Yu Itahashi

Affiliation: University of Tsukuba
Job Class: Visiting Fellow
Specialty: Stable Isotope Ecology, Scientific studies on cultural properties


Research Topic

My study aims to reveal social development from the Neolithic to the Bronze Age, when human society became more complex and urbanized after the appearance of food production, through isotope analyses of archaeological bones. My main research fields are West Asia and China, where agriculture and urban civilizations emerged. Using isotope analyses of human and animal bones, my research tries to reveal the societies based on human diets, animal management, etc.

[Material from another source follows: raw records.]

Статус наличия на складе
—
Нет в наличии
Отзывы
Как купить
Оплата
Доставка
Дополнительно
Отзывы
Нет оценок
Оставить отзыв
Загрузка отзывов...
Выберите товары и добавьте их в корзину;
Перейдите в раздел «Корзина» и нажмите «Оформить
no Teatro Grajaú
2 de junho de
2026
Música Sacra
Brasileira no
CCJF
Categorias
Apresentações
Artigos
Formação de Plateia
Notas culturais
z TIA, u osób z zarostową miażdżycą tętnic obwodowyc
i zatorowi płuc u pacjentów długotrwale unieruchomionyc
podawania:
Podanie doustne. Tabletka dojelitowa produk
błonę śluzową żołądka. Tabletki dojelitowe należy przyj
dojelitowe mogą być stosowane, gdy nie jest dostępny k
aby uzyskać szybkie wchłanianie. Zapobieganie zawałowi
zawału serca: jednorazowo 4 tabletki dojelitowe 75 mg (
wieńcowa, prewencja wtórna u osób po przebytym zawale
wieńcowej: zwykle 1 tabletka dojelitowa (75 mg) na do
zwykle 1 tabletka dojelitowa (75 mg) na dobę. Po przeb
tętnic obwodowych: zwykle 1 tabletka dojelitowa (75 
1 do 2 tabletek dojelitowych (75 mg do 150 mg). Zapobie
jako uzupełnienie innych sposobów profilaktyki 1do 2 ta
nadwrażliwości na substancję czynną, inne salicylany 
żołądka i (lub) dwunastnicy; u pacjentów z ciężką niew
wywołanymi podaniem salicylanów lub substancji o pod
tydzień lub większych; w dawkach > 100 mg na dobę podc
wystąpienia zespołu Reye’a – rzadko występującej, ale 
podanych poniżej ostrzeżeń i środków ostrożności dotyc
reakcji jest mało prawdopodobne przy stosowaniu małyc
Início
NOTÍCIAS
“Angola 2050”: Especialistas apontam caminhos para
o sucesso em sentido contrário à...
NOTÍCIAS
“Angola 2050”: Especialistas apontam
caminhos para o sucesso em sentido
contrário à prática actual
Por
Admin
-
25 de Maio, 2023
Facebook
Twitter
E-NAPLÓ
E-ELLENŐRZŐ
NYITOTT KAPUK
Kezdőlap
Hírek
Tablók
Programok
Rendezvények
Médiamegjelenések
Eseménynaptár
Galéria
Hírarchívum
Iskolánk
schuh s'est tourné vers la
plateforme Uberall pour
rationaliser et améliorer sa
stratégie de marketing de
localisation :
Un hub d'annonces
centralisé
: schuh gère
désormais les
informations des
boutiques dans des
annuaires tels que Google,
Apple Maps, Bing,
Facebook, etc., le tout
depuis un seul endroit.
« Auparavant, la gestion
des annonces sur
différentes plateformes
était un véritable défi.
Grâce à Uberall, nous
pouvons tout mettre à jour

Nitrogen and carbon in bone collagen and amino acids of animals are composed of several isotopes with different mass numbers. Since collagen and amino acids are formed from food resources, it is possible to estimate what kinds and in what the isotope analyses consumed composition of foods. Additionally, information available from bone isotope analyses is an individual's diet.

In the Early Neolithic period in West Asia, there was a custom of burying bodies under the floors of houses, making it possible to link human remains to the houses they were possibly living in. We found that isotopic compositions of hunter-gatherers (Hasankeyf Höyük) and early farmers (Asıklı Höyük) varied within the community but had close values in each house buried in. This result suggests that hunter-gatherers and the early farmer did not share the food resources equally throughout the community but instead managed food on a household basis.

Similarly, I believe that isotopic compositions of animal bones reveal how livestock was managed and by what size social unit. Given the evidence related to these economic units, I try to elucidate the process of complexity and growth in scale of the prehistoric societies.